Give back exactly the lines of the data below, starting with the line that has "nose: (179, 85)" and going on through the line that has "left shoulder: (813, 202)".

==== MATERIAL TO PROCESS

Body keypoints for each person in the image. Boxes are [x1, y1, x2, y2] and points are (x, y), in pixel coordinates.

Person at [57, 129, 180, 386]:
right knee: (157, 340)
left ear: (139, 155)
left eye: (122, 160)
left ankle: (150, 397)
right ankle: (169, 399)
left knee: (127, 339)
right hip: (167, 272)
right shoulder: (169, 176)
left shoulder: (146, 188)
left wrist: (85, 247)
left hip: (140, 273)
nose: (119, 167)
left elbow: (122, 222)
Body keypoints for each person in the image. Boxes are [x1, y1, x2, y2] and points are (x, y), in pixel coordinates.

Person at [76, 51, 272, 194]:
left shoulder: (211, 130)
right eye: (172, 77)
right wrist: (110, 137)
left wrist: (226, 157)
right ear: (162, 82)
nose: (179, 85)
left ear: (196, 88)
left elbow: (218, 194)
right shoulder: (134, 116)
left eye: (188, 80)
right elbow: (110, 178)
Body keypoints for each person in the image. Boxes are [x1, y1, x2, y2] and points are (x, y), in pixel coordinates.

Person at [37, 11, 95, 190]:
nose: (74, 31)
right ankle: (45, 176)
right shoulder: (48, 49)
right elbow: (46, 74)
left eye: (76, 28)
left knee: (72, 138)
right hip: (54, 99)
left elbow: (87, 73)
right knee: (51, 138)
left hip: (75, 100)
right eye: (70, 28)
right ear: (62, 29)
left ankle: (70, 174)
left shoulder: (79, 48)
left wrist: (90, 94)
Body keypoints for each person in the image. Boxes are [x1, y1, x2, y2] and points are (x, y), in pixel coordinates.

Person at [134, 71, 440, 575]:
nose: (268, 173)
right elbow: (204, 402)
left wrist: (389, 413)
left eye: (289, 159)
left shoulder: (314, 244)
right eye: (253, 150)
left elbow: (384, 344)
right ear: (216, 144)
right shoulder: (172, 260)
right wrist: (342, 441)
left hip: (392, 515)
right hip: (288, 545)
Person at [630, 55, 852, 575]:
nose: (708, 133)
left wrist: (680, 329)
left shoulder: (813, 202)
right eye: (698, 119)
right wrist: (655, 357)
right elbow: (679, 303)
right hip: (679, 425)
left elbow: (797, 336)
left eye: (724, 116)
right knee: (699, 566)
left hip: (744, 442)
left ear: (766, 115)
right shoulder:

========

# PROBLEM SOLUTION
nose: (179, 85)
left ear: (196, 88)
left elbow: (218, 194)
right shoulder: (134, 116)
left eye: (188, 80)
right elbow: (110, 178)
Body keypoints for each person in the image. Boxes are [x1, y1, x2, y2] and points are (x, y), in pixel coordinates.

Person at [37, 11, 95, 190]:
nose: (74, 31)
right ankle: (45, 176)
right shoulder: (48, 49)
right elbow: (46, 74)
left eye: (76, 28)
left knee: (72, 138)
right hip: (54, 99)
left elbow: (87, 73)
right knee: (51, 138)
left hip: (75, 100)
right eye: (70, 28)
right ear: (62, 29)
left ankle: (70, 174)
left shoulder: (79, 48)
left wrist: (90, 94)
Body keypoints for each person in the image. Boxes are [x1, y1, x2, y2] and points are (x, y), in pixel coordinates.

Person at [134, 71, 440, 575]:
nose: (268, 173)
right elbow: (204, 402)
left wrist: (389, 413)
left eye: (289, 159)
left shoulder: (314, 244)
right eye: (253, 150)
left elbow: (384, 344)
right ear: (216, 144)
right shoulder: (172, 260)
right wrist: (342, 441)
left hip: (392, 515)
right hip: (288, 545)
Person at [630, 55, 852, 575]:
nose: (708, 133)
left wrist: (680, 329)
left shoulder: (813, 202)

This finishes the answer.